New York has always been a city of division. Manhattan versus the “outer” boroughs. The boroughs versus one another. The governor versus the mayor. The NIMBYs versus the YIMBYs. The Yankees versus the Mets. New York natives versus transplants.
In the last few years a spate of big-name, New York City-born restaurants have opened locations in other locales: Carbone Miami, Roberta’s Los Angeles, Emmy Squared Nashville. Sometimes with varying success: My colleague Christina Morales reported in February on the rejection of the Manhattan-based Café Habana by Miami residents.
But today I’m focusing on the reverse — restaurants from other cities and countries opening in our own incredibly expensive backyard. CookNSolo, the Philadelphia restaurant group behind Zahav, Dizengoff, Abe Fisher and Federal Donuts, plans to open a branch of the perpetually booked restaurant Laser Wolf at the Hoxton Hotel in Williamsburg. (Reservations open on April 13, and I recommend tackling their feast-centric menu with, at the very least, a party of four. My colleague Florence Fabricant will have more in her “Off the Menu” column once the restaurant opens.) I personally nominated Laser Wolf to The Times’s 2021 list of most outstanding restaurants, so from where I stand, this is a boon for our dining scene.
A Taste of Home, Away From Home
There are two approaches when bringing a restaurant to New York City. One is to serve a taste of home to a homesick crowd. That’s why the 2009 arrival of the popular Filipino fast food chain Jollibee and its fried chicken in Woodside, Queens, was an event worth standing in a snowstorm for. The same ethos goes for Tim Ho Wan (East Village and Hell’s Kitchen), a Cantonese dim sum chain that attracts college students and others looking for familiar tastes of Hong Kong. Try the barbecued pork buns and the smoky pan-fried turnip cakes with dried shrimp.
There’s also the arrival of the beloved Puerto Rico-based chocolate company and restaurant Chocobar Cortés NYC in Mott Haven in the Bronx, where I recently learned that chocolate does, in fact, belong on a grilled cheese sandwich, though I was particularly taken with the chalupitas de mofongo — essentially tacos served in crispy smashed plantain shells.

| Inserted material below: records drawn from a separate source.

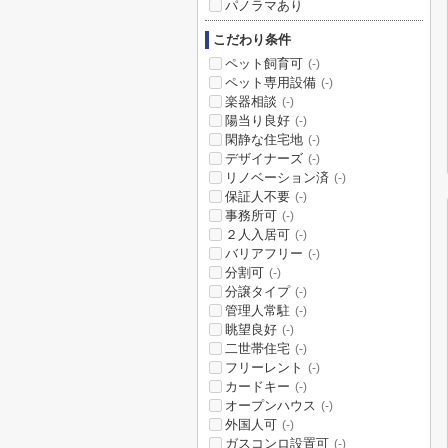
パノラマあり
こだわり条件
ペット飼育可
(-)
ペット専用設備
(-)
楽器相談
(-)
陽当り良好
(-)
閑静な住宅地
(-)
デザイナーズ
(-)
リノベーション済
(-)
保証人不要
(-)
事務所可
(-)
２人入居可
(-)
バリアフリー
(-)
分割可
(-)
分譲タイプ
(-)
管理人常駐
(-)
眺望良好
(-)
二世帯住宅
(-)
フリーレント
(-)
カードキー
(-)
オープンハウス
(-)
外国人可
(-)
ガスコンロ設置可
(-)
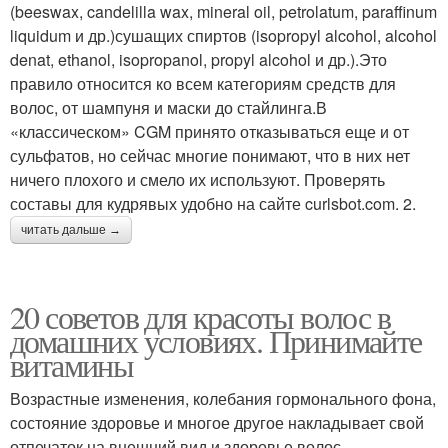
(beeswax, candelilla wax, mineral oil, petrolatum, paraffinum
liquidum и др.)сушащих спиртов (isopropyl alcohol, alcohol
denat, ethanol, isopropanol, propyl alcohol и др.).Это
правило относится ко всем категориям средств для
волос, от шампуня и маски до стайлинга.В
«классическом» CGM принято отказываться еще и от
сульфатов, но сейчас многие понимают, что в них нет
ничего плохого и смело их используют. Проверять
составы для кудрявых удобно на сайте curlsbot.com. 2.
читать дальше →
20 советов для красоты волос в
домашних условиях. Принимайте
витамины
Возрастные изменения, колебания гормонального фона,
состояние здоровье и многое другое накладывает свой
отпечаток на внешний вид и здоровье волос.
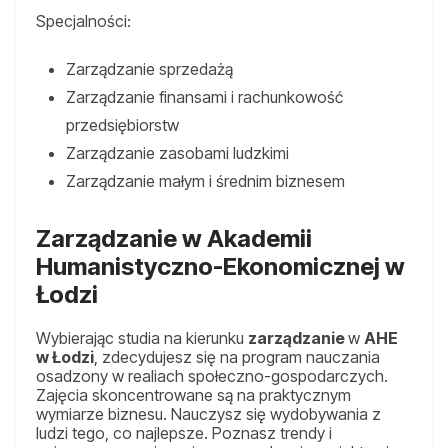
Specjalności:
Zarządzanie sprzedażą
Zarządzanie finansami i rachunkowość
przedsiębiorstw
Zarządzanie zasobami ludzkimi
Zarządzanie małym i średnim biznesem
Zarządzanie w Akademii
Humanistyczno-Ekonomicznej w
Łodzi
Wybierając studia na kierunku
zarządzanie
w
AHE
w Łodzi
, zdecydujesz się na program nauczania
osadzony w realiach społeczno-gospodarczych.
Zajęcia skoncentrowane są na praktycznym
wymiarze biznesu. Nauczysz się wydobywania z
ludzi tego, co najlepsze. Poznasz trendy i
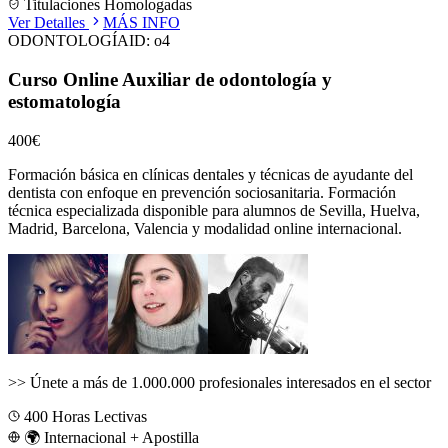
Titulaciones Homologadas
Ver Detalles
MÁS INFO
ODONTOLOGÍA
ID:
o4
Curso Online Auxiliar de odontología y
estomatología
400€
Formación básica en clínicas dentales y técnicas de ayudante del
dentista con enfoque en prevención sociosanitaria.
Formación
técnica especializada disponible para alumnos de
Sevilla, Huelva,
Madrid, Barcelona, Valencia
y modalidad online internacional.
>>
Únete a más de 1.000.000 profesionales interesados en el sector
400
Horas Lectivas
🌍 Internacional + Apostilla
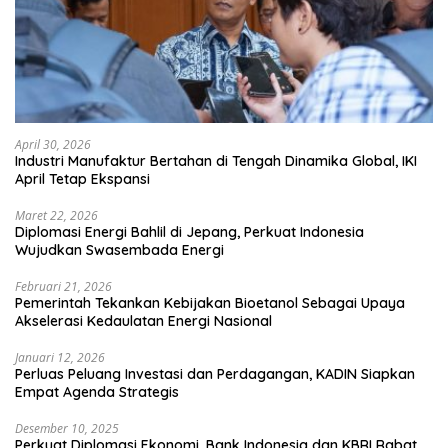
April 30, 2026
Industri Manufaktur Bertahan di Tengah Dinamika Global, IKI
April Tetap Ekspansi
Maret 22, 2026
Diplomasi Energi Bahlil di Jepang, Perkuat Indonesia
Wujudkan Swasembada Energi
Februari 21, 2026
Pemerintah Tekankan Kebijakan Bioetanol Sebagai Upaya
Akselerasi Kedaulatan Energi Nasional
Januari 12, 2026
Perluas Peluang Investasi dan Perdagangan, KADIN Siapkan
Empat Agenda Strategis
Desember 10, 2025
Perkuat Diplomasi Ekonomi, Bank Indonesia dan KBRI Rabat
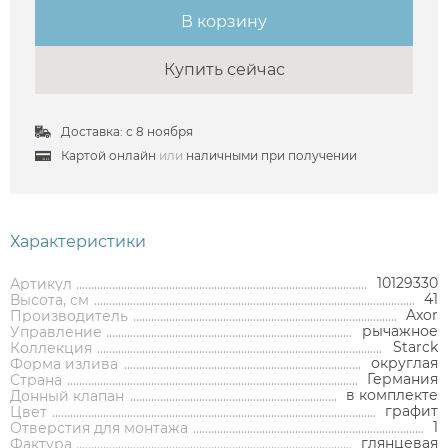
В корзину
Купить сейчас
Аксессуары
Доставка: с 8 ноября
Картой онлайн
или
наличными при получении
Держатели туалетной бумаги
Дозаторы
Характеристики
Душ
Мыльницы
Каталог
Стаканы
10129330
Артикул
Смесители встраиваемые для душа и ванны
41
Высота, см
Ершики
Axor
Производитель
Смесители накладные для душа и ванны
рычажное
Управление
Аксессуары
Мебель для ванной комнаты
Мебель для ванной
Смесители
Крючки
Starck
Коллекция
комнаты
Смесители
Душевые комплекты
округлая
Форма излива
Полотенцедержатели
Германия
Страна
Мойки и аксессуары
Душевые стойки
Гарнитуры
в комплекте
Донный клапан
Трапы и сливы
Раковины
Смесители для раковины
Полки и корзины
графит
Цвет
Раковины
Унитазы
Инсталляции
Тумбы под раковину
Гигиенические души
1
Отверстия для монтажа
Инсталляции
Смесители для раковины встраиваемые
Полки для полотенец
Кухонные мойки
глянцевая
Фактура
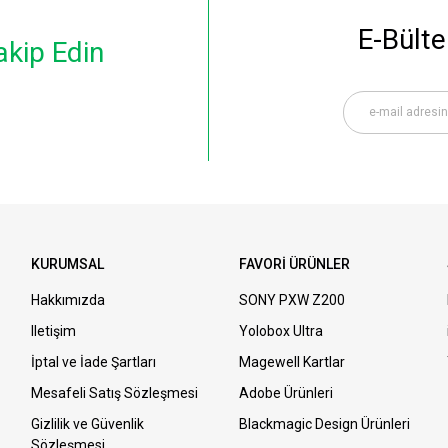
E-Bülte
akip Edin
yıt Cihazı
KURUMSAL
FAVORİ ÜRÜNLER
Hakkımızda
SONY PXW Z200
Iletişim
Yolobox Ultra
İptal ve İade Şartları
Magewell Kartlar
Mesafeli Satış Sözleşmesi
Adobe Ürünleri
Gizlilik ve Güvenlik
Blackmagic Design Ürünleri
Sözleşmesi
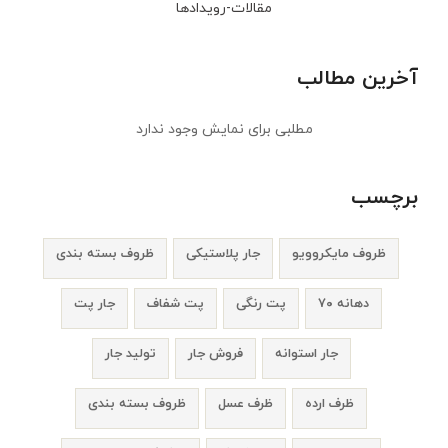
مقالات-رویدادها
آخرین مطالب
مطلبی برای نمایش وجود ندارد
برچسب
ظروف مایکروویو
جار پلاستیکی
ظروف بسته بندی
دهانه ۷۰
پت رنگی
پت شفاف
جار پت
جار استوانه
فروش جار
تولید جار
ظرف ارده
ظرف عسل
ظروف بسته بندی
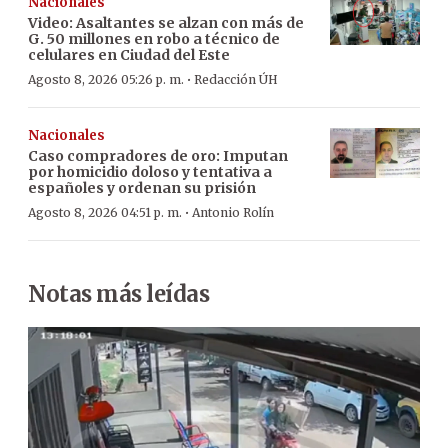
Nacionales
Video: Asaltantes se alzan con más de
G. 50 millones en robo a técnico de
celulares en Ciudad del Este
·
Agosto 8, 2026 05:26 p. m.
Redacción ÚH
Nacionales
Caso compradores de oro: Imputan
por homicidio doloso y tentativa a
españoles y ordenan su prisión
·
Agosto 8, 2026 04:51 p. m.
Antonio Rolín
Notas más leídas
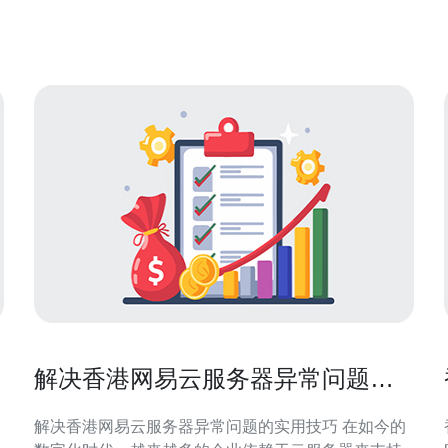
帮助您做出更好的选择。 以下是几家最佳的香港云服
务器提供商： 1. 阿里云 阿里云是中国领先的
解决香港网易云服务器异常问题的
实用技巧
解决香港网易云服务器异常问题的实用技巧 在如今的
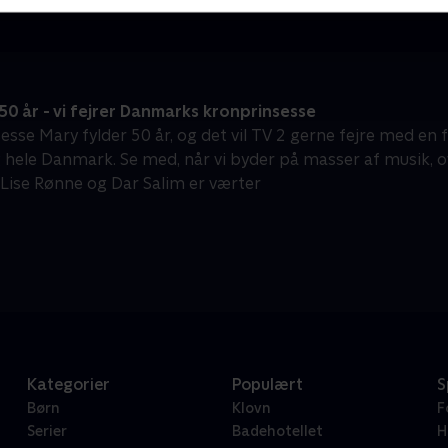
0 år - vi fejrer Danmarks kronprinsesse
esse Mary fylder 50 år, og det vil TV 2 gerne fejre med en
g hele Danmark. Se med, når vi byder på masser af musik, 
. Lise Rønne og Dar Salim er værter
Kategorier
Populært
S
Børn
Klovn
F
Serier
Badehotellet
H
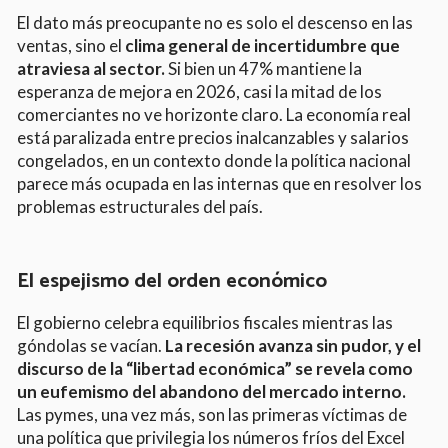
El dato más preocupante no es solo el descenso en las
ventas, sino el
clima general de incertidumbre que
atraviesa al sector.
Si bien un 47% mantiene la
esperanza de mejora en 2026, casi la mitad de los
comerciantes no ve horizonte claro. La economía real
está paralizada entre precios inalcanzables y salarios
congelados, en un contexto donde la política nacional
parece más ocupada en las internas que en resolver los
problemas estructurales del país.
El espejismo del orden económico
El gobierno celebra equilibrios fiscales mientras las
góndolas se vacían.
La recesión avanza sin pudor, y el
discurso de la “libertad económica” se revela como
un eufemismo del abandono del mercado interno.
Las pymes, una vez más, son las primeras víctimas de
una política que privilegia los números fríos del Excel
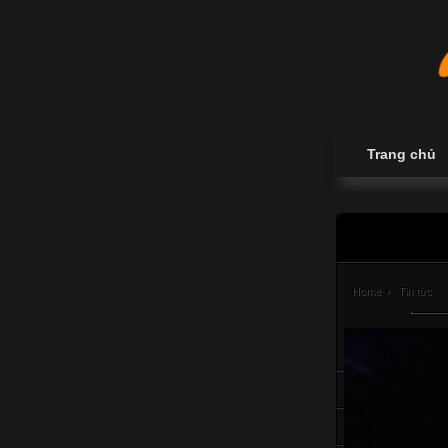
Trang chủ
Home
›
Tin tức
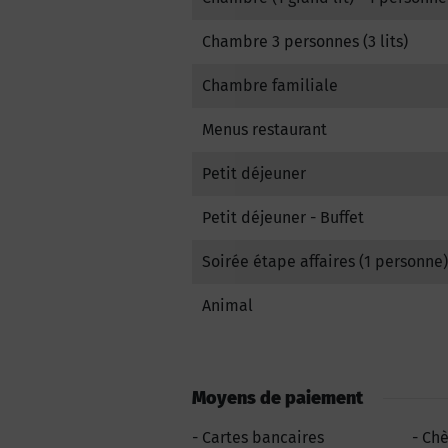
Chambre 3 personnes (3 lits)
Chambre familiale
Menus restaurant
Petit déjeuner
Petit déjeuner - Buffet
Soirée étape affaires (1 personne)
Animal
Moyens de paiement
Cartes bancaires
Ch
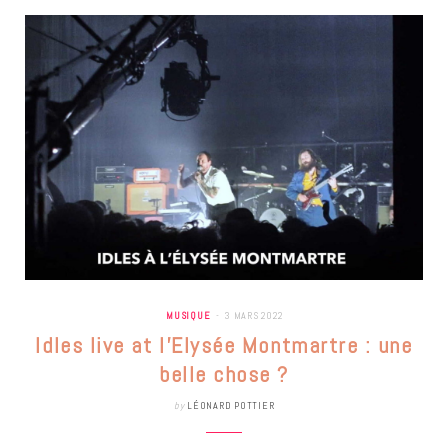
MUSIQUE
3 MARS 2022
Idles live at l’Elysée Montmartre : une
belle chose ?
by
LÉONARD POTTIER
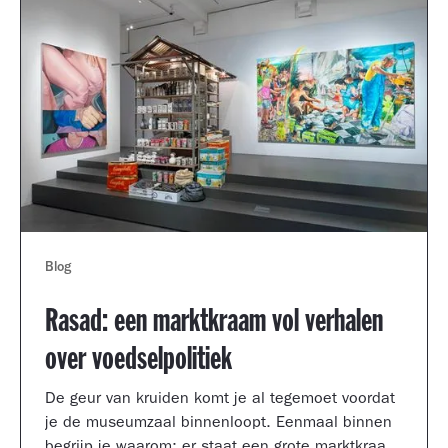
Blog
Rasad: een marktkraam vol verhalen
over voedselpolitiek
De geur van kruiden komt je al tegemoet voordat
je de museumzaal binnenloopt. Eenmaal binnen
begrijp je waarom: er staat een grote marktkraam,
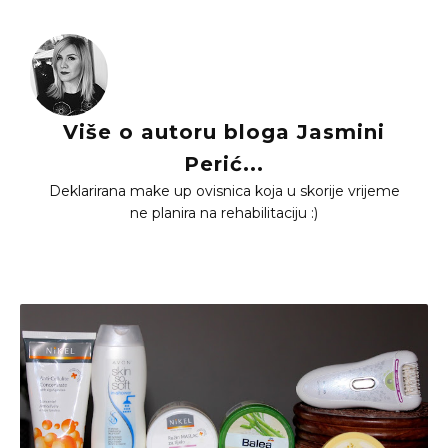
Više o autoru bloga Jasmini
Perić...
Deklarirana make up ovisnica koja u skorije vrijeme
ne planira na rehabilitaciju :)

And the Guyanese restaurant German’s Soup in Crown Heights, which specializes in a rich cow heel soup, also serves Caribbean staples like roti, curries and barbecue chicken.
With Love, From L.A., Las Vegas, Chicago, New Jersey, Miami and Ohio
Then there’s the second approach: “Well, we’re beloved in [insert city], so let’s try our hand in New York!” Think: Au Cheval in TriBeCa, which drew hourslong waits for its burgers in Chicago; Kumi, the pricey Japanese restaurant that arrived in Midtown in March by way of the Mandalay Bay hotel in Las Vegas; and the Los Angeles transplant Breakfast by Salt’s Cure in the West Village, which specializes in oatmeal griddle cakes (including gluten-free versions) and diner-style breakfast.
Also from Los Angeles: Katsuya, the high-end sushi chain and celebrity hangout from the restaurateur Sam Nazarian, which opened a new 400-seat location in the Manhattan West development in March. On Staten Island, Wasabi Steak and Sushi, a popular hibachi chain from Ohio, is close enough to the ferry landing in St. George for a postwork dinner, and the New Jersey-based Ani Ramen House chain has popped up at Brookfield Place in Battery Park City.
Restaurants from elsewhere — just like people — will always want to break in and establish themselves. And to their eternal credit, New Yorkers will try just about anything once. We’re a curious bunch! Let Nusr-Et Steakhouse of #saltbae fame forever be proof of this.
In Other News …
Tune in this Friday, April 8, to the Where to Eat virtual event featuring a conversation about the state of restaurants with Priya Krishna and an interview with the comedian and late night host Desus Nice about how he eats in New York City.
At Mena, Pete Wells writes, the chef Victoria Blamey has finally been set free from the confines of cooking upscale bar food and is serving a stunningly original tasting menu that puts some other restaurants in the genre to shame.
Openings and closings: The Lambs Club will reopen in the Theater District next week under the chef Michael White (formerly of Marea and Ai Fiori); a townhouse in Clinton Hill has become Place des Fêtes, a more casual restaurant from the team behind the Michelin-starred Oxalis; and Forlini’s, the Italian American restaurant that became an unlikely hot spot late in life, has closed.
Should you find yourself in Paris any time soon, you might want to spend an evening at Bambino, “a buzzy restaurant on Rue Saint-Sébastien in Paris’s 11th arrondissement,” writes Monica Mendal in T Magazine. The kitchen closes at 11 p.m., but you can dance until the wee hours of the morning.